Down: Florida State QB EJ Manuel
I saw Manuel play live in 2012 and watched more tape of him recently, and there is a lot to like about his size (6-4⅝, 236), athleticism and above-average arm strength. However, his lack of anticipation on downfield passing windows is a concern. Manuel also showed a troubling inability to come up with big drives and big plays when his team needed them most. His struggles with the speed and pass rush of the Florida defense were notable. Manuel has the physical ability to buy time with his legs, but he doesn't show a lot of poise in the pocket. He is often too quick to pull the ball down and drop his eyes toward oncoming pass-rushers. Manuel could help himself during Senior Bowl week and in pre-draft workouts, but he looks like a developmental backup at the next level.
Scouts Inc. Observations
Muench: The 2012 quarterback class certainly hasn't disappointed, with five rookies starting and three -- Andrew Luck, Robert Griffin III and Russell Wilson -- putting their teams in the playoff hunt. Ryan Tannehill has also made strides over the course of the season. All four are talented passers and above-average leaders, and they show the ability to extend plays and drives with their feet. It's that final category that separates the best of this year's rookies from the top 2013 prospects. Matt Barkley, Geno Smith, Mike Glennon, Tyler Wilson, Landry Jones and Tyler Bray all show a lack of mobility. That might mean the 2012 class could have more trouble staying healthy because players are exposed to more contact, and they might not get the same kind of roughing calls pocket passers can draw, but it is an issue. Today's NFL is all about disrupting the passing game and making quarterbacks uncomfortable in the pocket, so quarterbacks who are more stationary targets do not have as much value as their more athletic counterparts.

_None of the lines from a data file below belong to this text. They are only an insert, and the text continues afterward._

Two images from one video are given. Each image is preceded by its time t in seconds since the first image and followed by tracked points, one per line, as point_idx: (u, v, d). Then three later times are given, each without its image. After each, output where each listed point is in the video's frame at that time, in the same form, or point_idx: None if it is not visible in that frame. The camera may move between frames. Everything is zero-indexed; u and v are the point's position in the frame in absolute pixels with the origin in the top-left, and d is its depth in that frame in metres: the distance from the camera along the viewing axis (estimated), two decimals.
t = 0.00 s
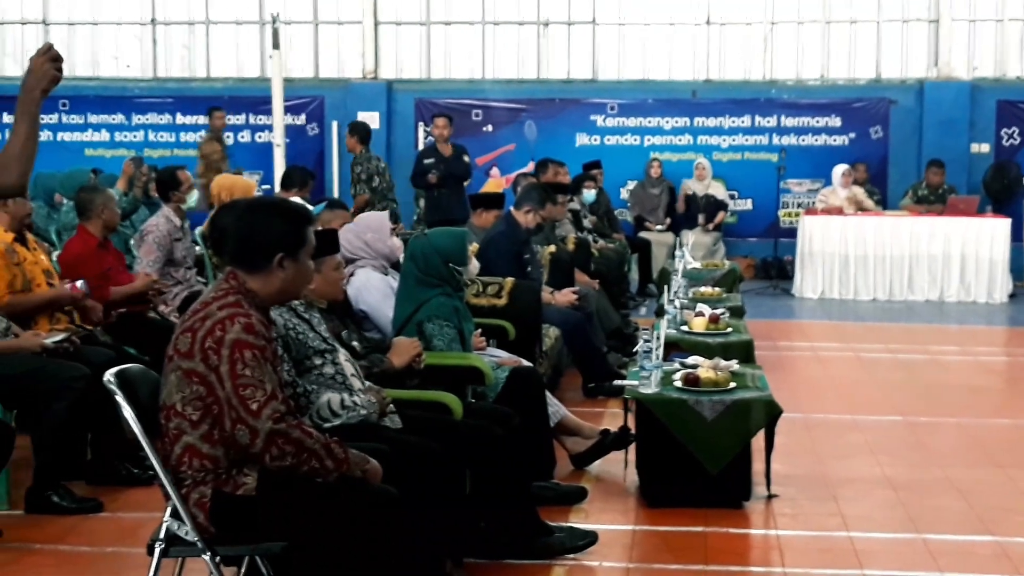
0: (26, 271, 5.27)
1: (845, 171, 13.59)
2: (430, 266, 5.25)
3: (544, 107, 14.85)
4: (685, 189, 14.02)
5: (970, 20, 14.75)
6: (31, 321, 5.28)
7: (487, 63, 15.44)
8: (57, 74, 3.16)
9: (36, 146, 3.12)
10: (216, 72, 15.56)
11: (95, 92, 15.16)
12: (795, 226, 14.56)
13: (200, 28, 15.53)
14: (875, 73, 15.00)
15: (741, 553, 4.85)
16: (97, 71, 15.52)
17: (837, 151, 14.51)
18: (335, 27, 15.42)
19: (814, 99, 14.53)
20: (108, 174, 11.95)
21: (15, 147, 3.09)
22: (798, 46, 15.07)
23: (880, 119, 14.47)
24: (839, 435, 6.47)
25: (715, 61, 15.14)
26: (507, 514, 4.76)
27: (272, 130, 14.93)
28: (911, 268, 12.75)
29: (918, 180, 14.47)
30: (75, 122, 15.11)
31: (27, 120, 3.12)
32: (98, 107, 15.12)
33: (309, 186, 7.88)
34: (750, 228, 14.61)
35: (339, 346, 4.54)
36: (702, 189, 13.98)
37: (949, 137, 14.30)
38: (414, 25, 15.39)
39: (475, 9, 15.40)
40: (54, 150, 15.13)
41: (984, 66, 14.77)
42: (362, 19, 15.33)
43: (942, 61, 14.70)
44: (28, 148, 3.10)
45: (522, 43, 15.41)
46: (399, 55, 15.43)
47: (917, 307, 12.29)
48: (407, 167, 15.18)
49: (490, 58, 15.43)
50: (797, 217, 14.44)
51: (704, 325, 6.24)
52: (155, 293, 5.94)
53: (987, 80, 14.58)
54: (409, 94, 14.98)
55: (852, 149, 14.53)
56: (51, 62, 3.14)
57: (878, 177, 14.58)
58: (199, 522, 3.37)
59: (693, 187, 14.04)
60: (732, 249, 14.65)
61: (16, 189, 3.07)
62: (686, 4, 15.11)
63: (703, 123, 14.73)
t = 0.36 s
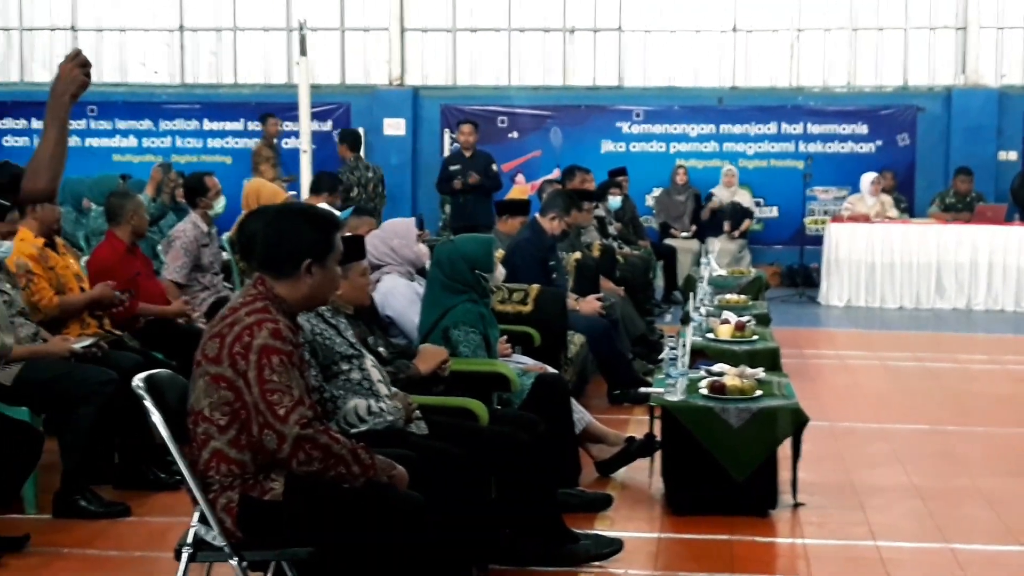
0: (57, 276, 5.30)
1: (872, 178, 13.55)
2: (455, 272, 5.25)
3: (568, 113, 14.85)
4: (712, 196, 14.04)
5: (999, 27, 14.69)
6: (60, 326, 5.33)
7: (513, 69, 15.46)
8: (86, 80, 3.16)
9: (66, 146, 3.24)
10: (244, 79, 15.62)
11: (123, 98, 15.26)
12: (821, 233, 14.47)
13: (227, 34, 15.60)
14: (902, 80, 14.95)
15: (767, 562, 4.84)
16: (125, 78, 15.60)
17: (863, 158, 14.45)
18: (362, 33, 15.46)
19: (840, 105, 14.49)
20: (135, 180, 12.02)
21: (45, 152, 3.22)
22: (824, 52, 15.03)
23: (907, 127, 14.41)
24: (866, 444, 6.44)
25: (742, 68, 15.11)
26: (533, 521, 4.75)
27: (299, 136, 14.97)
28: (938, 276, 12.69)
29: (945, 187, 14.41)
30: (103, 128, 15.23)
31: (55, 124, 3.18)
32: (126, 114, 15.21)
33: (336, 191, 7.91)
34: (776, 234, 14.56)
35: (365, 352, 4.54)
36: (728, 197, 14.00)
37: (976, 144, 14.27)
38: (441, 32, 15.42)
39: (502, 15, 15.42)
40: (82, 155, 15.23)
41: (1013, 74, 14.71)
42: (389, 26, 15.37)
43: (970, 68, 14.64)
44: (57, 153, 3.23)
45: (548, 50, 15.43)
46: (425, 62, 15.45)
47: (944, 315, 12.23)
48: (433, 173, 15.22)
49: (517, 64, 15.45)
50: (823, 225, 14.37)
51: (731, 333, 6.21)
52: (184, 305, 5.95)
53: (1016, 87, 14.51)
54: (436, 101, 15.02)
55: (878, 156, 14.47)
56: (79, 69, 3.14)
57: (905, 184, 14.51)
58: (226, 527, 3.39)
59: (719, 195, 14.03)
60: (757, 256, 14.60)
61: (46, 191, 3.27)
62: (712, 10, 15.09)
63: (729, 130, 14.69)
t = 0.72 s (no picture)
0: (68, 270, 5.32)
1: (885, 177, 13.57)
2: (467, 266, 5.25)
3: (581, 108, 14.85)
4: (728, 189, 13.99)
5: (1012, 23, 14.64)
6: (71, 319, 5.35)
7: (525, 64, 15.46)
8: (99, 73, 3.19)
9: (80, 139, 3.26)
10: (257, 72, 15.63)
11: (136, 91, 15.26)
12: (833, 229, 14.44)
13: (240, 28, 15.61)
14: (915, 75, 14.90)
15: (777, 557, 4.84)
16: (138, 71, 15.62)
17: (876, 154, 14.40)
18: (374, 27, 15.46)
19: (853, 101, 14.45)
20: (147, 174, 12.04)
21: (60, 144, 3.24)
22: (837, 48, 14.99)
23: (920, 122, 14.36)
24: (877, 440, 6.43)
25: (754, 63, 15.09)
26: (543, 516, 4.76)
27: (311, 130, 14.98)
28: (950, 272, 12.66)
29: (957, 183, 14.37)
30: (116, 121, 15.21)
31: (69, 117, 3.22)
32: (138, 106, 15.21)
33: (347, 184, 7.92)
34: (788, 230, 14.52)
35: (377, 346, 4.55)
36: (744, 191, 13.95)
37: (988, 140, 14.24)
38: (453, 26, 15.41)
39: (514, 9, 15.41)
40: (95, 148, 15.24)
41: None
42: (401, 20, 15.37)
43: (983, 64, 14.59)
44: (71, 146, 3.25)
45: (560, 44, 15.42)
46: (438, 55, 15.45)
47: (956, 311, 12.20)
48: (445, 168, 15.24)
49: (529, 58, 15.45)
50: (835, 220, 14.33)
51: (742, 328, 6.22)
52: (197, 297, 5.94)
53: None
54: (447, 95, 15.04)
55: (891, 152, 14.43)
56: (93, 62, 3.17)
57: (917, 179, 14.47)
58: (237, 520, 3.37)
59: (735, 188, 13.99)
60: (770, 252, 14.57)
61: (61, 184, 3.29)
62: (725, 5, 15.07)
63: (741, 125, 14.66)
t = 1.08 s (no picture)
0: (89, 281, 5.37)
1: (901, 184, 13.58)
2: (486, 275, 5.30)
3: (599, 117, 14.89)
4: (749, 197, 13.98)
5: None
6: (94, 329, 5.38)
7: (544, 73, 15.49)
8: (124, 84, 2.95)
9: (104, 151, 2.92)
10: (277, 81, 15.69)
11: (158, 100, 15.36)
12: (850, 236, 14.44)
13: (260, 37, 15.68)
14: (933, 83, 14.88)
15: (796, 565, 4.85)
16: (159, 81, 15.72)
17: (893, 162, 14.42)
18: (394, 36, 15.51)
19: (870, 109, 14.46)
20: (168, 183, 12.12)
21: (83, 153, 2.88)
22: (855, 56, 14.98)
23: (937, 131, 14.36)
24: (895, 448, 6.44)
25: (772, 71, 15.08)
26: (563, 524, 4.78)
27: (331, 139, 15.06)
28: (967, 280, 12.65)
29: (975, 191, 14.35)
30: (138, 130, 15.32)
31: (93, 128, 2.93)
32: (160, 116, 15.31)
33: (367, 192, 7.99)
34: (805, 238, 14.52)
35: (397, 354, 4.57)
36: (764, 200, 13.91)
37: (1006, 148, 14.23)
38: (472, 36, 15.45)
39: (533, 19, 15.45)
40: (117, 157, 15.35)
41: None
42: (420, 29, 15.42)
43: (1002, 72, 14.56)
44: (95, 155, 2.89)
45: (579, 53, 15.45)
46: (457, 65, 15.50)
47: (973, 319, 12.19)
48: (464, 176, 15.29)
49: (547, 67, 15.48)
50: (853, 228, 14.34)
51: (760, 336, 6.24)
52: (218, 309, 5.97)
53: None
54: (466, 104, 15.08)
55: (909, 160, 14.43)
56: (117, 72, 2.93)
57: (935, 188, 14.46)
58: (259, 526, 3.42)
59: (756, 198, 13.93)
60: (787, 260, 14.58)
61: (86, 197, 2.88)
62: (743, 14, 15.08)
63: (759, 133, 14.69)
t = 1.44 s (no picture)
0: (102, 284, 5.36)
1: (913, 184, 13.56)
2: (498, 276, 5.28)
3: (610, 119, 14.88)
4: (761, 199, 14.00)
5: None
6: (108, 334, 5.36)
7: (555, 74, 15.49)
8: (136, 87, 2.91)
9: (117, 156, 2.90)
10: (288, 83, 15.70)
11: (170, 103, 15.39)
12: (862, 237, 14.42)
13: (272, 40, 15.69)
14: (945, 83, 14.85)
15: (810, 566, 4.85)
16: (171, 83, 15.76)
17: (905, 163, 14.38)
18: (405, 39, 15.53)
19: (882, 110, 14.44)
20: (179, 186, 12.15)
21: (97, 157, 2.85)
22: (867, 56, 14.96)
23: (949, 131, 14.32)
24: (909, 448, 6.43)
25: (784, 72, 15.08)
26: (577, 525, 4.78)
27: (342, 141, 15.08)
28: (980, 281, 12.62)
29: (988, 192, 14.31)
30: (150, 133, 15.35)
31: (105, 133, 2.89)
32: (172, 118, 15.34)
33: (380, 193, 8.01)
34: (817, 239, 14.48)
35: (410, 356, 4.56)
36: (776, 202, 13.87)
37: (1019, 148, 14.20)
38: (483, 37, 15.45)
39: (543, 20, 15.45)
40: (130, 160, 15.38)
41: None
42: (431, 31, 15.43)
43: (1014, 72, 14.53)
44: (108, 160, 2.87)
45: (590, 54, 15.46)
46: (468, 66, 15.50)
47: (986, 320, 12.16)
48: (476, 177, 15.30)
49: (558, 69, 15.48)
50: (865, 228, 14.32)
51: (773, 337, 6.24)
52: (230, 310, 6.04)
53: None
54: (477, 105, 15.09)
55: (921, 160, 14.40)
56: (130, 74, 2.90)
57: (947, 189, 14.44)
58: (273, 528, 3.42)
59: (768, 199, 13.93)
60: (799, 261, 14.56)
61: (100, 201, 2.85)
62: (754, 15, 15.06)
63: (770, 134, 14.68)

Weidl: With several eligible nonseniors already announcing their decisions to stay in school or enter the draft, we're entering the time of year when the overall strength of the draft class will be determined. Many nonseniors have been high picks in recent years, and 2013 will likely be no different. The quarterback and wide receiver classes have seen talented additions with the trio of Tennessee skill players who have or are expected to declare, and there are 17 nonseniors among the top 32 prospects on our Scouts Inc. draft board. The outside linebacker class took a hit with C.J. Mosley's decision to return to Alabama, but a deep defensive tackle class should survive the decision by Notre Dame's Louis Nix III to return to school. Many others have yet to make their intentions known. Tracking their decisions and the impact of those decisions on the draft board will be one of the biggest draft storylines of the next few weeks.